France stands on the brink of paralysis as an increasing number of unions call for more days of national protest and blockades in an attempt to overturn President Sarkozy’s hugely unpopular pension reforms, due to voted on by the French Senate on Wednesday.
Petrol stations scattered across France are reporting shortages or having to close due to running dry, and flights landing at Charles De Gaulle airport are being told to ensure they have enough fuel for the return flight, such is the shortage of available reserves. Nearly all of France’s refineries and oil depots have been forced to close by striking staff, and numerous tankers have been forced to wait outside the port of Marseilles, whose terminals have been blockaded by strikers. There have been scenes of violence between protesters and riot police in the streets of Paris, which is also seeing increasing levels of youth and student involvement.

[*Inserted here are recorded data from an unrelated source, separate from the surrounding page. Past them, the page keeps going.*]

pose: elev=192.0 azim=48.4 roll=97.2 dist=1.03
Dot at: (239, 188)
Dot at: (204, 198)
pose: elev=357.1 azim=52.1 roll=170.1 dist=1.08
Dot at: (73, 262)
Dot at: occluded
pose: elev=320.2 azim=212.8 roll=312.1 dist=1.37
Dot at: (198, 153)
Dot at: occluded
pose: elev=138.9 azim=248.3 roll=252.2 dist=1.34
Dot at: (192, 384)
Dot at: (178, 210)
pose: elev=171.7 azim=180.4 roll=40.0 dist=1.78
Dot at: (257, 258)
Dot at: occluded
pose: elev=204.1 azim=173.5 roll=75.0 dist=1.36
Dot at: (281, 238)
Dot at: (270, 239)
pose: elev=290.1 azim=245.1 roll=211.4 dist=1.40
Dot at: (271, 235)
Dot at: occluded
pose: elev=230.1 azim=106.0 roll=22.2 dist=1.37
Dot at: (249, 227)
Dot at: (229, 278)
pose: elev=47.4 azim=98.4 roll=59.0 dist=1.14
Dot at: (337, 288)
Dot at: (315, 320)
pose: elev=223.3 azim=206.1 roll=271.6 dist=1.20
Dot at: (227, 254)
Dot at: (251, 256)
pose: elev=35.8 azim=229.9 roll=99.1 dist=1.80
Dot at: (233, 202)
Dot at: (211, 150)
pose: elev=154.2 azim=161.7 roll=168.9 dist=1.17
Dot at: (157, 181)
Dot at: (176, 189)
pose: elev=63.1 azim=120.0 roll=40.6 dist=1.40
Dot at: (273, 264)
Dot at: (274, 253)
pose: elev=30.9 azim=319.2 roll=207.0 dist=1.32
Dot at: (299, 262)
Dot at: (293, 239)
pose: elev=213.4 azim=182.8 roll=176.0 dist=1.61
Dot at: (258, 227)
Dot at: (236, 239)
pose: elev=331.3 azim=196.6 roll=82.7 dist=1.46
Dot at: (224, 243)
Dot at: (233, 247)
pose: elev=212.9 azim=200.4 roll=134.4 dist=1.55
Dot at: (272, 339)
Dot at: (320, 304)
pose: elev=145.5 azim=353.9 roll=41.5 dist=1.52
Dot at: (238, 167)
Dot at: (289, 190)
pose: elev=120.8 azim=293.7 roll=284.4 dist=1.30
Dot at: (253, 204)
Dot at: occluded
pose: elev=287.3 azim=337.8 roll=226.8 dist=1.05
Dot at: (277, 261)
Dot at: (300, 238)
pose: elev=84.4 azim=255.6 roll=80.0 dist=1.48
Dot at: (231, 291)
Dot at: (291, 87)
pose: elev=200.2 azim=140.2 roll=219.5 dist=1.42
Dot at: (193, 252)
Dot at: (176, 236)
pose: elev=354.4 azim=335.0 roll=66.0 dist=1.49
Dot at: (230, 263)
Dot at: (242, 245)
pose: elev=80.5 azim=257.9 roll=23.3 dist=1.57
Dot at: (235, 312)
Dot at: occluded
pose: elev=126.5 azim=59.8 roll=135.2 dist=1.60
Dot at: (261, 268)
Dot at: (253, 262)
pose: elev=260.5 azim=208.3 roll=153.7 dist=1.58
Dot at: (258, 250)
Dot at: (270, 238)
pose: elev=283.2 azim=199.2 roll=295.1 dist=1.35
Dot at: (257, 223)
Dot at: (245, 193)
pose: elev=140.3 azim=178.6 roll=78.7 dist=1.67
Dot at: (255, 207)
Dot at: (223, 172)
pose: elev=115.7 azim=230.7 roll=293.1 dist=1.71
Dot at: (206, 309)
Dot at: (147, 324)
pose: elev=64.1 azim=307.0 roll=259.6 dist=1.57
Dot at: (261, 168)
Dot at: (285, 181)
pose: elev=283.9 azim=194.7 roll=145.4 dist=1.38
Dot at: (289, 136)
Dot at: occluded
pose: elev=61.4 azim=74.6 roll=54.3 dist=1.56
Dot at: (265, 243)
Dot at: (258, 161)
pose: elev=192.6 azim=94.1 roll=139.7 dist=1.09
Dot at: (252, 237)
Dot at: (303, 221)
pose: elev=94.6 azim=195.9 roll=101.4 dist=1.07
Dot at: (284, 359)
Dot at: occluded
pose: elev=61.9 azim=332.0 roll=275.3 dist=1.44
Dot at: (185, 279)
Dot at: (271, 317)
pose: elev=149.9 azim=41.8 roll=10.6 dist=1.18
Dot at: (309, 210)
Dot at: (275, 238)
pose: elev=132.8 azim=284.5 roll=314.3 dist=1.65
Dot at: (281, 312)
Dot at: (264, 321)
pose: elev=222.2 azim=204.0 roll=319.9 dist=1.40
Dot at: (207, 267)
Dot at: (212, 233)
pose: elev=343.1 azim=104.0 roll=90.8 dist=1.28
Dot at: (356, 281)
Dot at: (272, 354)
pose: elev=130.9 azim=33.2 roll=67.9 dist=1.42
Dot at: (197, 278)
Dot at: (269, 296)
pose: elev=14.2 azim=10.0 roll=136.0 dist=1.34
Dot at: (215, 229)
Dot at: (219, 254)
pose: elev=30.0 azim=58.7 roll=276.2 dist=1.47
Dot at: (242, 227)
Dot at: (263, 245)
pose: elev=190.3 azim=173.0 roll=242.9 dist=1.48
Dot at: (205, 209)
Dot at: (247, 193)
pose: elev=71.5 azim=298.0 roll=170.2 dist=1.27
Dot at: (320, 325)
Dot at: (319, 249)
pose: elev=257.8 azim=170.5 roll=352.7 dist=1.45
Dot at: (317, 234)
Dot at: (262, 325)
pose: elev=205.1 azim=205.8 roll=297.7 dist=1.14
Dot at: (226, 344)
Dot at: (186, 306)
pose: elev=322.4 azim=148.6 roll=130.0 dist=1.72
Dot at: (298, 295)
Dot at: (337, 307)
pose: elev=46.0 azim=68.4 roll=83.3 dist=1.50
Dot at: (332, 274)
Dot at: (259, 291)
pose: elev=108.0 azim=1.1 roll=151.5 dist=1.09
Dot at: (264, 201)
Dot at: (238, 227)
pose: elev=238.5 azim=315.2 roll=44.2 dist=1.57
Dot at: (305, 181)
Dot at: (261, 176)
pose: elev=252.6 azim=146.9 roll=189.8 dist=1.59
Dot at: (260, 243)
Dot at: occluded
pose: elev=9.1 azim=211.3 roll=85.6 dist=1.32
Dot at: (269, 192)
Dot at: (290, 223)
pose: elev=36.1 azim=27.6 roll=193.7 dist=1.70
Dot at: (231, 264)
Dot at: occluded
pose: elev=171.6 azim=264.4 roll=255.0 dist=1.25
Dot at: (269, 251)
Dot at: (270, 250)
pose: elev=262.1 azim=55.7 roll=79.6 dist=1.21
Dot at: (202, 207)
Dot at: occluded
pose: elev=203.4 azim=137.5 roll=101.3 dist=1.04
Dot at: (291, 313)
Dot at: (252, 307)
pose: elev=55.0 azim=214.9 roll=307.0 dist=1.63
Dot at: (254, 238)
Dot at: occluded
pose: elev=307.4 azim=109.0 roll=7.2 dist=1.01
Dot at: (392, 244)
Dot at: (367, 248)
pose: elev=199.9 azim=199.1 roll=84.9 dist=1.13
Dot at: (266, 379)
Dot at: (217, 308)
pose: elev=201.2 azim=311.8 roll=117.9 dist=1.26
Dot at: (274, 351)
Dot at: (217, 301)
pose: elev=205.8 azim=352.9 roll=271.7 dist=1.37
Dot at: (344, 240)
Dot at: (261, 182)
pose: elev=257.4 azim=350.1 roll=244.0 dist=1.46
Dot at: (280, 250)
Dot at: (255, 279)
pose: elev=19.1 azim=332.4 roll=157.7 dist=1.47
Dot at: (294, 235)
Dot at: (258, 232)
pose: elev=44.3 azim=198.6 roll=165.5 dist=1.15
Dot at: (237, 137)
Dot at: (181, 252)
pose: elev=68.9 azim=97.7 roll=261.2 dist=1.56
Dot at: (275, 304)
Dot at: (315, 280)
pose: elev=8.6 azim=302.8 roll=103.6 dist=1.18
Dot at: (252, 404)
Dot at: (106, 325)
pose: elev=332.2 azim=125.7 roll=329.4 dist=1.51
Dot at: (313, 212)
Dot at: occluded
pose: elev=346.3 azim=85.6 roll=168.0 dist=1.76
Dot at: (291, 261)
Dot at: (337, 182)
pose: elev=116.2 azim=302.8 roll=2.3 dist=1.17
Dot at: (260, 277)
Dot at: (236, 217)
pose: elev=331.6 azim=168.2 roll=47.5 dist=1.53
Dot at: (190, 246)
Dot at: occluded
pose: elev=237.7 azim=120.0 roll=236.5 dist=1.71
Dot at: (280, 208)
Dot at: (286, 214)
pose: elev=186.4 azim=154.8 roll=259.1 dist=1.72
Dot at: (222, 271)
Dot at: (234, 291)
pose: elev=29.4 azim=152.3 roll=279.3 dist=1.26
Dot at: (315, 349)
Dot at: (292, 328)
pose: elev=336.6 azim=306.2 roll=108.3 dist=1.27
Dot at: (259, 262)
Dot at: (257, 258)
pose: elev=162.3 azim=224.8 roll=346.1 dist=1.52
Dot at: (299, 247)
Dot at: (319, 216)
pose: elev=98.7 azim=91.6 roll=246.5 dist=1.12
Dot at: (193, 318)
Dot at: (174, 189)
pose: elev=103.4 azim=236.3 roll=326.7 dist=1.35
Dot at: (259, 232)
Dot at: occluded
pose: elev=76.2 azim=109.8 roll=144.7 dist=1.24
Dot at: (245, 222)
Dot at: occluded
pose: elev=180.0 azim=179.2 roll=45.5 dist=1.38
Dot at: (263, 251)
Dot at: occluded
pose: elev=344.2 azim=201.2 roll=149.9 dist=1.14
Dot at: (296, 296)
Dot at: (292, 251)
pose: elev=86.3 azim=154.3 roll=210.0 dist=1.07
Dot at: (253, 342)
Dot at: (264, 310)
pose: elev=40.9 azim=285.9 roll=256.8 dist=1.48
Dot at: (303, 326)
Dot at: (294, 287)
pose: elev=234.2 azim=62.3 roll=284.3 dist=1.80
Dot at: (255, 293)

Government ministers have been quick to downplay both the significance and legitimacy of the strikes. “The government is in control,” said Industry Minister Christian Estrosi, going on to assure “there will be no blockades for companies … for transport … for road users”. French Prime Minister Francois Fillon said that he would not allow the strikes to unduly impact the economy, and that “the right to strike isn’t the right to stop access to a fuel depot. That’s an illegal action”. Despite the assurances panic buying of petrol continues across the country, with long queues from petrol stations and increasing anger from citizens.
According to unions around 2.5 million people took to the streets in protest last week, although police reports put it lower at around 825,000. Although the vote is imminent and seems decided, the pressure from strikers and unions is not letting up. Truck drivers have joined in the past few days, enacting ‘go-slows’ on the motorways surrounding major cities and ports and rail unions are calling for fresh strikes to coincide with a day of action from other sectors, including refuse collection and other public sector utilities.
The unrest has occurred in response to plans to increase the retirement age from 60 to 62, and the age at which full state pension can be paid from 65 to 67. There is no history of privately funded pensions in France, meaning that nearly everyone relies on state pensions once they leave the workplace. President Sarkozy and his government believe the reform to be vital for the French economy, and the measures seem likely to receive the final backing needed on Wednesday, which it is hoped will diffuse further protest. Surveys however suggest that some 70 percent of people believe that the reforms are unjust, and only slightly less want the strikes and blockades to force a change or reversal in policy.
France has a long and well-documented history of public protest against unpopular new legislation, but there are also increasing signs that the protests are beginning to feed off other underlying issues, such as unemployment. Far from being confined in impact to the present, it seems likely that the longer they go on the more damage will be done to Mr Sarkozy’s election chances in 18 months time, where the Socialist party will hope to take power. Their leader, Ségolène Royal, was criticised as acting irresponsibly last week for encouraging people to turn out and protest. The party will be keen to capitalise on this dramatic demonstration of public dissatisfaction. For his part, Mr Sarkozy seems intent on playing the hard statesman and promising that the reforms will go ahead. His attention is firmly fixed on France’s upcoming hosting of both the G8 and G20 in mid-November and he will be determined to seem in control of the finances and organisation of the nation, which will allow him to try and regain support by fighting for French global interests.
The French government and commentators will be watching to see whether the protests endure beyond the vote on Wednesday, which may well depend on what if any concessions may be given in order to try and placate the unions and protestors. Student protesters on this side of the Channel may be watching to see what overall impact the youth movement has on the eventual policy outcome, no doubt looking for lessons that can be applied to the upcoming higher education protests in London in early November.